Task:
Find the line with "X79248000Y-49530000D03*" in the records below. Copy it and every line after it, up to and including the line with "X37585000Y-39370000D03*".

Input for this task:
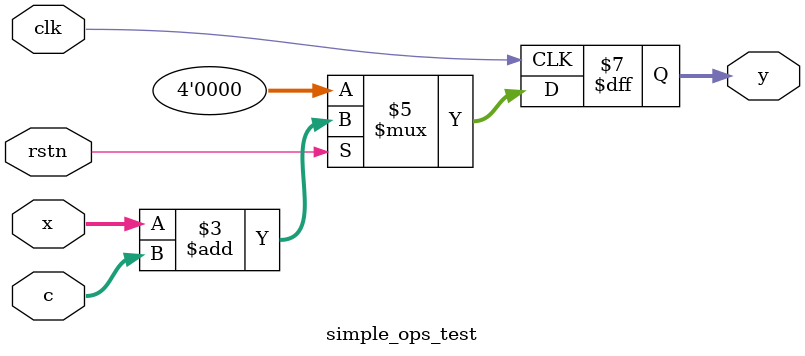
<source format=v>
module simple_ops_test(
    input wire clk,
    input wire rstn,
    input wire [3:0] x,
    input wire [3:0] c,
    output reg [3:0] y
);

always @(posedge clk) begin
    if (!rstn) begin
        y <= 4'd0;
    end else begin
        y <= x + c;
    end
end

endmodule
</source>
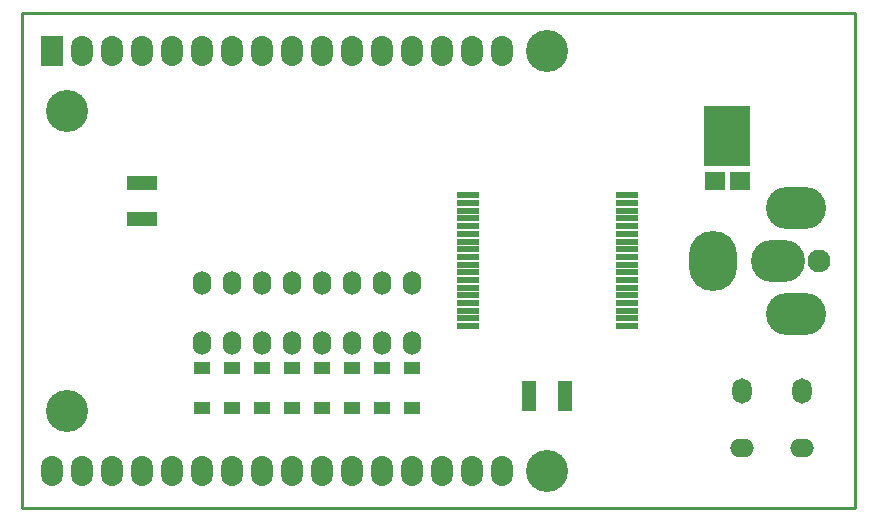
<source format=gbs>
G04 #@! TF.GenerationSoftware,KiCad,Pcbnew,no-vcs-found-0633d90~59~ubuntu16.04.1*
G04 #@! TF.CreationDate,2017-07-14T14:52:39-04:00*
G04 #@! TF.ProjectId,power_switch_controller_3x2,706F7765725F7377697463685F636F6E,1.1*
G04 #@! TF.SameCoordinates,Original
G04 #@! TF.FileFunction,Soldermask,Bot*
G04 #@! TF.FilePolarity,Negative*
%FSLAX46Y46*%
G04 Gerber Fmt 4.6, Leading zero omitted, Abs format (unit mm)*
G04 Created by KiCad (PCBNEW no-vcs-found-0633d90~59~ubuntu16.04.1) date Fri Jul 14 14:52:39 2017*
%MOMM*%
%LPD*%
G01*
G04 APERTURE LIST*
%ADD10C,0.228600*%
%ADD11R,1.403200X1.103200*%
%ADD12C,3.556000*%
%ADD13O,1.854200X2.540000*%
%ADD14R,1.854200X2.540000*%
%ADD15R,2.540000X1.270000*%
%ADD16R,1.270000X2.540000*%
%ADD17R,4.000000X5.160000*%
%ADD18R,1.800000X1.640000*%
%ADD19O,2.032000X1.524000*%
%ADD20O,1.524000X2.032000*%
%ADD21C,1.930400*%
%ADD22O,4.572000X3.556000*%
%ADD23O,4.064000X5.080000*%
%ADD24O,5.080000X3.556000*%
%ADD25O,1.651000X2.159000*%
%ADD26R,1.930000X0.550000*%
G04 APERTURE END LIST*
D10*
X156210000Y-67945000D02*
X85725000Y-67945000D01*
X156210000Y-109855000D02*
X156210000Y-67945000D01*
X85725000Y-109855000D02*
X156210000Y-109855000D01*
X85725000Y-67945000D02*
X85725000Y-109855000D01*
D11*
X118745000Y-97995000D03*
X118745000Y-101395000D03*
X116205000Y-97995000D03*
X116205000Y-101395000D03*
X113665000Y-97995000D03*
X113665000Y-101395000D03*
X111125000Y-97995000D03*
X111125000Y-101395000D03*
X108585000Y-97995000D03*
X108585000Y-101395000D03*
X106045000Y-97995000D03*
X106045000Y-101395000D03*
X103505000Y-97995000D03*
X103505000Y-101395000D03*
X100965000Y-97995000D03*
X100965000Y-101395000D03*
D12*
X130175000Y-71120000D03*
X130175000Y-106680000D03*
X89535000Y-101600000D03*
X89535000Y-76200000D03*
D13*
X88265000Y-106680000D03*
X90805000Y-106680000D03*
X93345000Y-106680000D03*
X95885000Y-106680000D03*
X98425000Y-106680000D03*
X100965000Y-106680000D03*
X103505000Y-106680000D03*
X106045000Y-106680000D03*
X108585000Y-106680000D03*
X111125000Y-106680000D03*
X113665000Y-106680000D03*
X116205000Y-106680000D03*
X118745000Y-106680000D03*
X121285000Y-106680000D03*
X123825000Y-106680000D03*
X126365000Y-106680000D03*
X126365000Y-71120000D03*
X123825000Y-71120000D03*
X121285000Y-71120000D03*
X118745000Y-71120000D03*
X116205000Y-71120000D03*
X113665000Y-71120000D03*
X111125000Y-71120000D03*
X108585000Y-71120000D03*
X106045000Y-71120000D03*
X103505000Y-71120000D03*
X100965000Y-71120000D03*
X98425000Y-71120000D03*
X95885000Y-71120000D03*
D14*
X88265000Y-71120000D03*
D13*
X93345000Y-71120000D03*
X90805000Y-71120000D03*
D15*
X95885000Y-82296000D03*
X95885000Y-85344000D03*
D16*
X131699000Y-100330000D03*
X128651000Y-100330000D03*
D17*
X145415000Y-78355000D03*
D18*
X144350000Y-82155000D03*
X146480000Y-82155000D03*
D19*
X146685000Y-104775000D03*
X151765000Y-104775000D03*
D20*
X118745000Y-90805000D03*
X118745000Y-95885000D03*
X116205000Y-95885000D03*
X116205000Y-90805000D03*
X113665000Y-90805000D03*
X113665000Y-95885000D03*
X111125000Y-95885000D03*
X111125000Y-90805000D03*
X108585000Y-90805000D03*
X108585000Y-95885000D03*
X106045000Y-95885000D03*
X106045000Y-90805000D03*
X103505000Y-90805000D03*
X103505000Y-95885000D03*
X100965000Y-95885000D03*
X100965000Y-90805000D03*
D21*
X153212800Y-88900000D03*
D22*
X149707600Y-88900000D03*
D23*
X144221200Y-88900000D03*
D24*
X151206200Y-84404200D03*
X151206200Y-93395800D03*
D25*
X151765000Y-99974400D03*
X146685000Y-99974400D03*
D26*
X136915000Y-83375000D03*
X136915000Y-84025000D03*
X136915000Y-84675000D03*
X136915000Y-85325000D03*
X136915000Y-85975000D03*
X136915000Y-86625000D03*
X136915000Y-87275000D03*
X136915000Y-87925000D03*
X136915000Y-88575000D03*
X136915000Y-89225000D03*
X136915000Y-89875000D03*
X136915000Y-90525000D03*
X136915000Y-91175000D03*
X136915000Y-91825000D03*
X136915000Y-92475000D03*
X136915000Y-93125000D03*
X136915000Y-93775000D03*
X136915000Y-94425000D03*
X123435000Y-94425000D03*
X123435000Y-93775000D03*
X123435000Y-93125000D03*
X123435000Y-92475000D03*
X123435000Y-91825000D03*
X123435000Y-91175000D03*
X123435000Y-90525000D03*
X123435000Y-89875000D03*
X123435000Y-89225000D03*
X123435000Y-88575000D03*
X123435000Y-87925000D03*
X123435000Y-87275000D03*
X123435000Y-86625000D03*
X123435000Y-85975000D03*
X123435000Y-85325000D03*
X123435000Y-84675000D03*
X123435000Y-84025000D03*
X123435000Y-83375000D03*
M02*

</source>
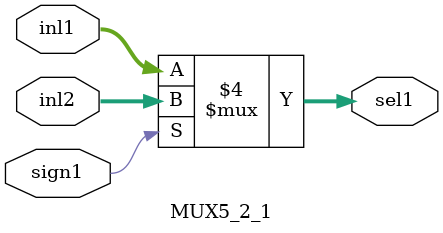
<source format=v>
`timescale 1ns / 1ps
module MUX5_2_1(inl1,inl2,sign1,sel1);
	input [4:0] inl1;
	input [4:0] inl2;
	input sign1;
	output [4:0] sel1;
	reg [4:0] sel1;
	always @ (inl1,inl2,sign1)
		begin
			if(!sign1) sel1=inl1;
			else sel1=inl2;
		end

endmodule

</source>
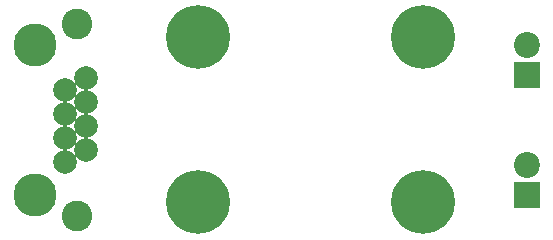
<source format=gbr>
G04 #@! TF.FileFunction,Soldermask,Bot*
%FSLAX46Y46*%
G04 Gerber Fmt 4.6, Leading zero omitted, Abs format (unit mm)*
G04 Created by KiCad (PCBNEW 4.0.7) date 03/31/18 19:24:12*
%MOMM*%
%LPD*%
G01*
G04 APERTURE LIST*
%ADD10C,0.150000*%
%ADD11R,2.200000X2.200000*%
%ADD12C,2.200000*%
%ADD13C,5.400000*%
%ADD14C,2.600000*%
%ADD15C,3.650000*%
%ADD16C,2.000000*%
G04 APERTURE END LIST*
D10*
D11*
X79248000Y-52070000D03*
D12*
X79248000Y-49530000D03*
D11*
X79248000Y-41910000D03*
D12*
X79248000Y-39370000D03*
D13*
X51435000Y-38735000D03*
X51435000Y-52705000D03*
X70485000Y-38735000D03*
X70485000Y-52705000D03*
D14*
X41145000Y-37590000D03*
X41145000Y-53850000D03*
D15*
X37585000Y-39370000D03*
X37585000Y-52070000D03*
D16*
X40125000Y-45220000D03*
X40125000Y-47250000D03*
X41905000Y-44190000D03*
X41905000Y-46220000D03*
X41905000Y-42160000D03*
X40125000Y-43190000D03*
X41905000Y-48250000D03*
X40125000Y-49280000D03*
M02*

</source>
--
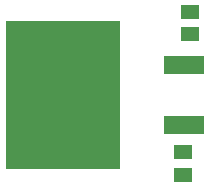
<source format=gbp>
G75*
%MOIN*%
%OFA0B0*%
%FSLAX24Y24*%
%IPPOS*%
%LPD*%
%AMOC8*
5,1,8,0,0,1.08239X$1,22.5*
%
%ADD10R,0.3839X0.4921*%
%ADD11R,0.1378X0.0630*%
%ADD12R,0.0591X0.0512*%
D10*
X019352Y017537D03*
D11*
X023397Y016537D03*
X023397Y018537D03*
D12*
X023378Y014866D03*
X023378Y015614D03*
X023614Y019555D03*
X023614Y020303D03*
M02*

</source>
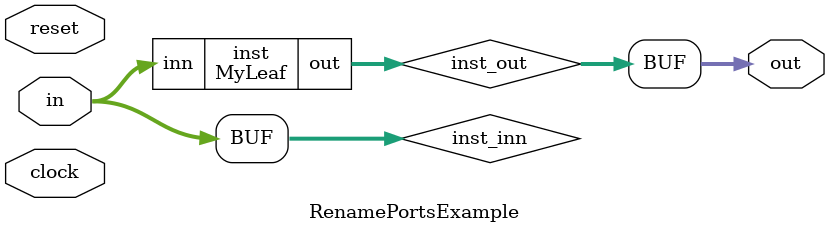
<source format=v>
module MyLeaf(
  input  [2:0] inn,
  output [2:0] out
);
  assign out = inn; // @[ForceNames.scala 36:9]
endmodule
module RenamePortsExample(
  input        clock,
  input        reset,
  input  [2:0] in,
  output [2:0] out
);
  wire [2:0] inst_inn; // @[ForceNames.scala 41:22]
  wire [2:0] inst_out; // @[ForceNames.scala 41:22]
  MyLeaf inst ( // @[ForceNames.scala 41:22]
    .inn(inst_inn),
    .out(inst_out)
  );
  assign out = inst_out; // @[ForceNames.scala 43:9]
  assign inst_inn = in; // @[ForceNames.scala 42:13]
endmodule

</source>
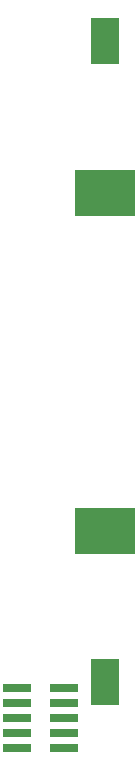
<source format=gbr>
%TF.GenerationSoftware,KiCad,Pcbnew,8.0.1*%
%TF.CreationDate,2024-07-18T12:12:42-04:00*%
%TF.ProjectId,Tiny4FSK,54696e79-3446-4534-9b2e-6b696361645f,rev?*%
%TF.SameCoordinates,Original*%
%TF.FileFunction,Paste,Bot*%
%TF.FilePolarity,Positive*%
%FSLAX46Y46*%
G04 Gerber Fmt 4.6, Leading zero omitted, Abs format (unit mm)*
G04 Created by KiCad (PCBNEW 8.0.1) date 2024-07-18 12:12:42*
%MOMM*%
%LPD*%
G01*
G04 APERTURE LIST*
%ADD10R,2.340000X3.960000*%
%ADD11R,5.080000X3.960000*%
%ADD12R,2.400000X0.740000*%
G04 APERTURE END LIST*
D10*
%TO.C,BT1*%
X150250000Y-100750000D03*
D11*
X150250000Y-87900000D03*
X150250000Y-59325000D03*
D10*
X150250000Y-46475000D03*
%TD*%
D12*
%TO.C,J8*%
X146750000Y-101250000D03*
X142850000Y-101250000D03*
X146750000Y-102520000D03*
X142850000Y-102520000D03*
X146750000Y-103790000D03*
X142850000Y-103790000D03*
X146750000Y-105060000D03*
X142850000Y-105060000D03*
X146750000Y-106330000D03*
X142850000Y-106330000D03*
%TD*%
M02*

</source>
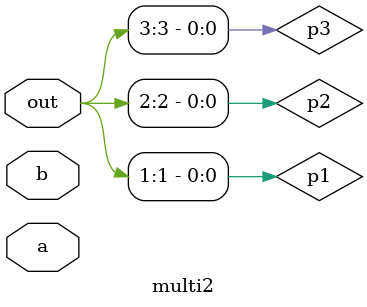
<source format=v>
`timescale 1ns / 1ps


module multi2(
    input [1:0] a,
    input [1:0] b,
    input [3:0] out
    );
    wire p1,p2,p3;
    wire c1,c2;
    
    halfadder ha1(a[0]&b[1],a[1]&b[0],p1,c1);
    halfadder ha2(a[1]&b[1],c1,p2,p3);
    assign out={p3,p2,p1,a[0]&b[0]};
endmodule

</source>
---
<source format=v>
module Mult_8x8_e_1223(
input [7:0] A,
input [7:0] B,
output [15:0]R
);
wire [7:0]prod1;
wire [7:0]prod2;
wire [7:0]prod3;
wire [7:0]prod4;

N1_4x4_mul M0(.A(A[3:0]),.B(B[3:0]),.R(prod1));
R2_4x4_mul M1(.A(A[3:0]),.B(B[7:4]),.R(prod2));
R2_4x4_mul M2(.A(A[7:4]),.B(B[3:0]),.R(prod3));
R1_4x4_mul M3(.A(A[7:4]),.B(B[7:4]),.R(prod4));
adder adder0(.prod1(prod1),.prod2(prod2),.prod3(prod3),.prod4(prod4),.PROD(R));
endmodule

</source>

Written answer:
X79248000Y-49530000D03*
D11*
X79248000Y-41910000D03*
D12*
X79248000Y-39370000D03*
D13*
X51435000Y-38735000D03*
X51435000Y-52705000D03*
X70485000Y-38735000D03*
X70485000Y-52705000D03*
D14*
X41145000Y-37590000D03*
X41145000Y-53850000D03*
D15*
X37585000Y-39370000D03*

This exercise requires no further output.